Overall, the runtime costs of AMBIENCE dominate over the time required for permutations and AMBROSIA. Our experiments indicate that AMBIENCE requires about 80–90% of the total time incurred.

Discussion

In this paper, we have described AMBROSIA, a model synthesis method for GEI analysis. Our approach is distinctive in the information-theoretic method used, its versatility, generalizability and scalability. In AMBROSIA, we cogently enhance relevancy of included combinations, preclude entry of combinations with redundant information, and also penalize for unjustifiable complexity in the model. The AMBROSIA model synthesis paradigm differs substantively from other GEI analysis methods in numerous respects, including the GEI identification metrics, the synthesis procedure, and the model evaluation steps.

MDR is widely used for GEI analysis and was therefore selected for head-to-head comparisons. MDR conducts exhaustive search of genotype combination space, which despite availability of a parallelized version of MDR, limits computational efficiency. MDR has limited power in the presence of GH (Ritchie et al., 2003) because it constructs models from the best one-way, two-way and three-way combinations. AMBROSIA does not constrain the number of combinations, combination order and structure—it evaluates the redundancy and parsimony of an ordered list of KWII values. MDR is also limited to analysis of binary phenotypes. AMBROSIA can be deployed for binary, discrete, continuous and mixed distributions for which KWII calculations are possible. GMDR is an MDR extension that uses the general linear model in conjunction with dimensionality reduction.
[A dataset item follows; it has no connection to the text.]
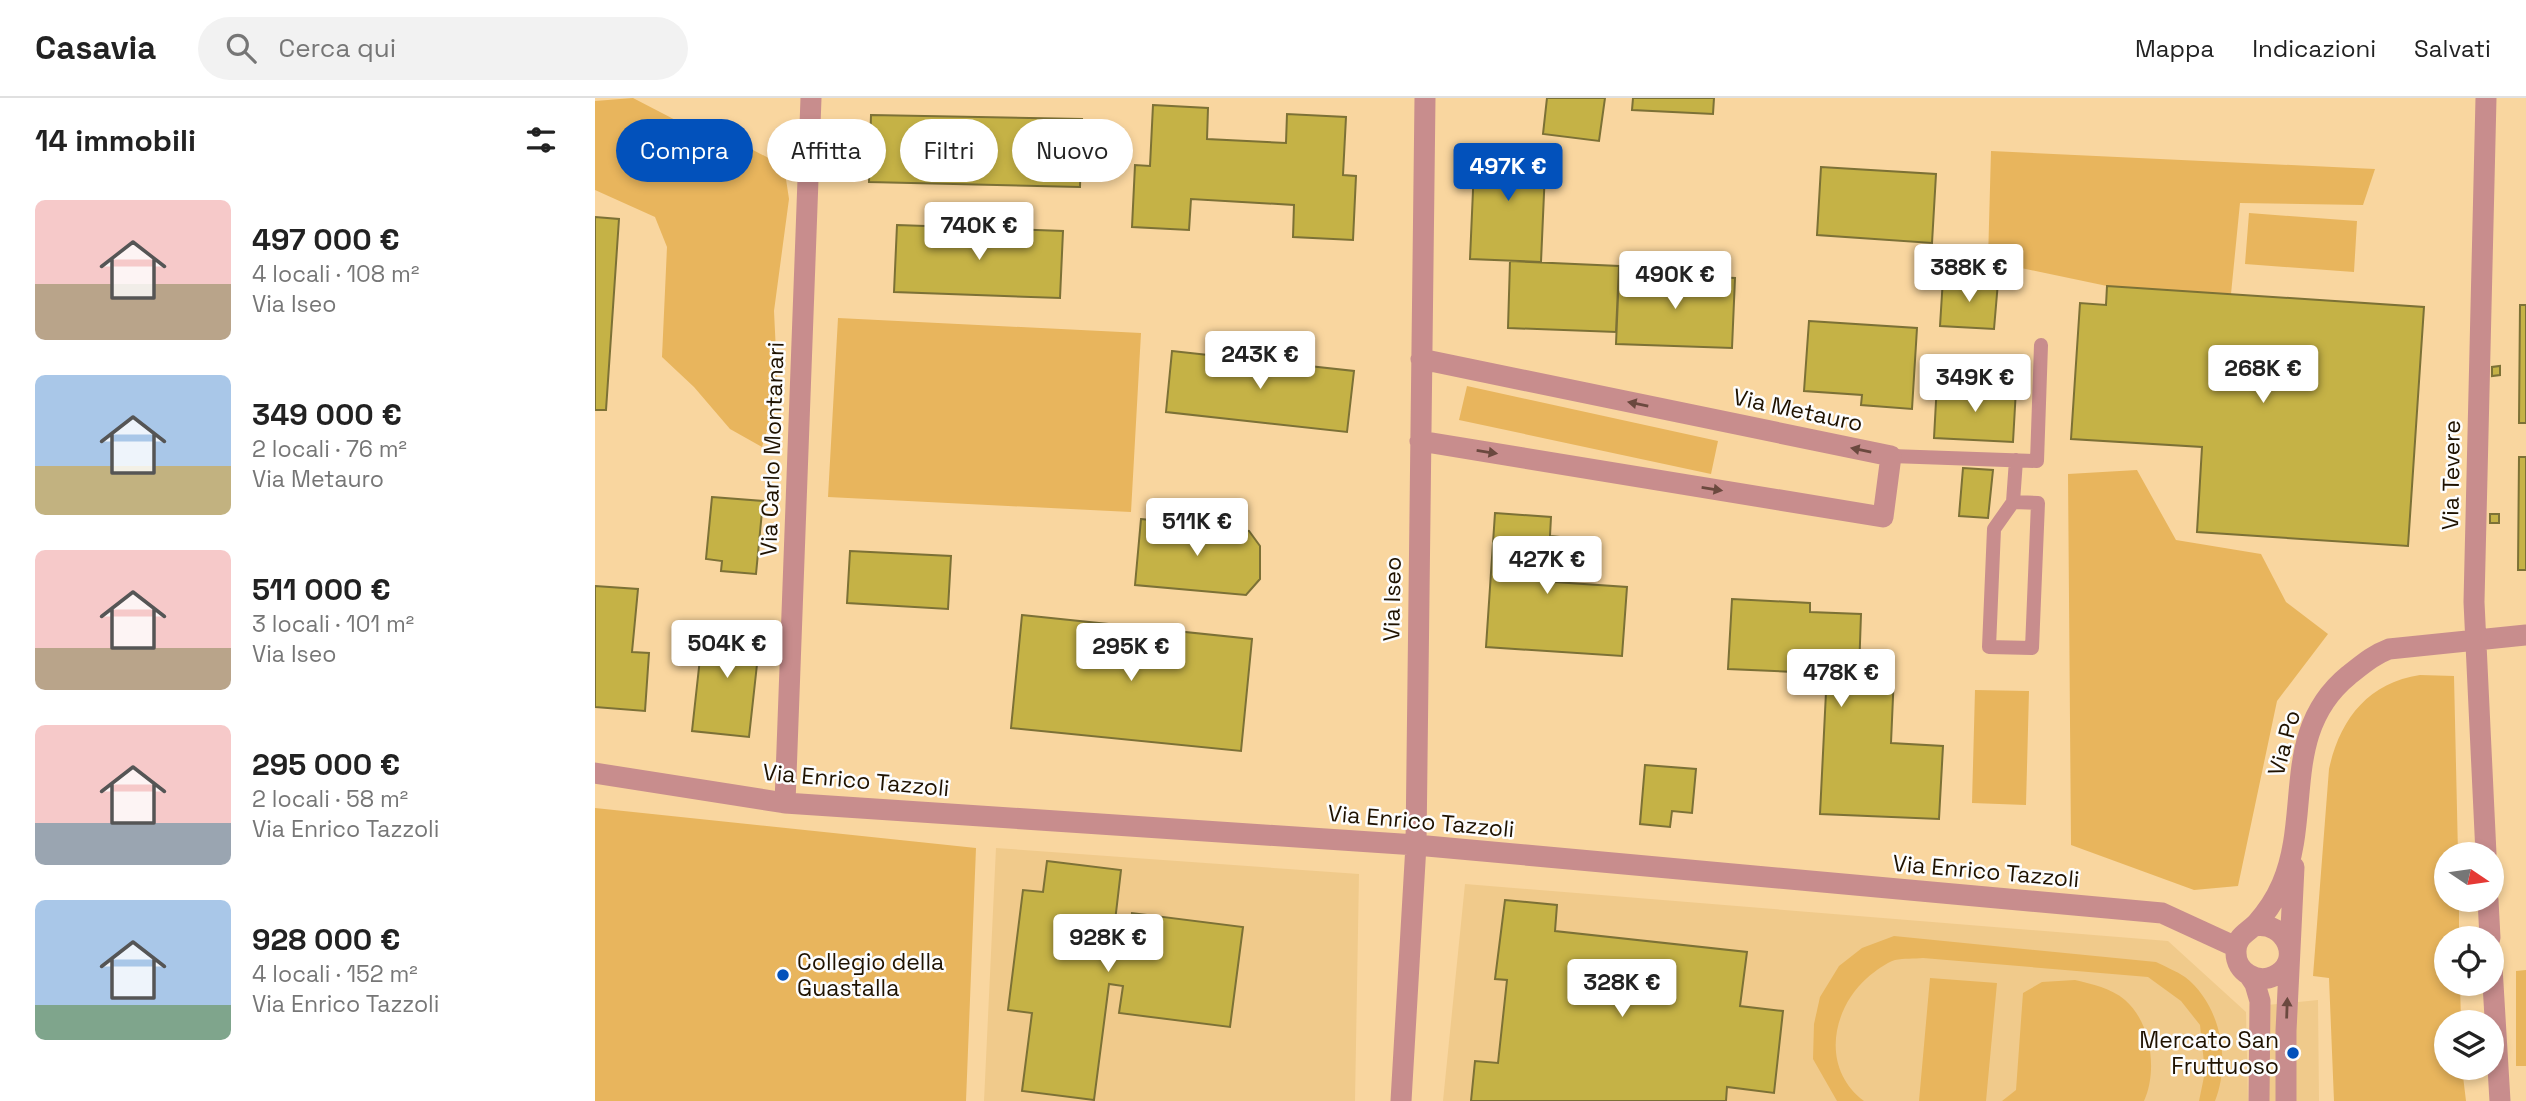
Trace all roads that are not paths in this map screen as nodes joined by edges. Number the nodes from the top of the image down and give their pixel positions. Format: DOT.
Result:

Logistic regression and logic regression are examples of regression-based approaches. In logistic regression, unaccounted variance is reduced because of the net result of all terms in the model. Logistic regression requires explicit model specification, repeated re-fitting and is adversely affected by multi-collinearity with SNPs that are in high LD (Briollais et al., 2007). The KWII, in contrast, does not contain information regarding lower order terms, and the AMBROSIA model is assembled with non-overlapping terms. There is also no iterative re-fitting of the data. In logic regression, the Boolean outputs of logic trees constructed with genotypes are used as predictors in a regression framework (Kooperberg and Ruczinski, 2005). In our studies, logic regression had low power and high type I error; its type I error was on average two-to-three orders of magnitude greater than KWII, MDR and logistic regression (unpublished results).

Here, we have used the output of AMBIENCE as input for AMBROSIA. This requirement is not stringent, and AMBROSIA can be compatible with other GEI-identification approaches. The KWII for these inputs have to be computed in AMBROSIA. Although AMBROSIA is currently implemented to return a single ‘best’ model as output, it can be modified to provide a ranked ensemble of alternative models. The alternative models can be built by utilizing the combinations that are eliminated at the redundancy step. The alternative models can be ranked and compared using Akaike (or Bayesian Information Criterion) weights.

Our results indicate that AMBROSIA is a promising approach for GEI modeling in pharmacogenetics.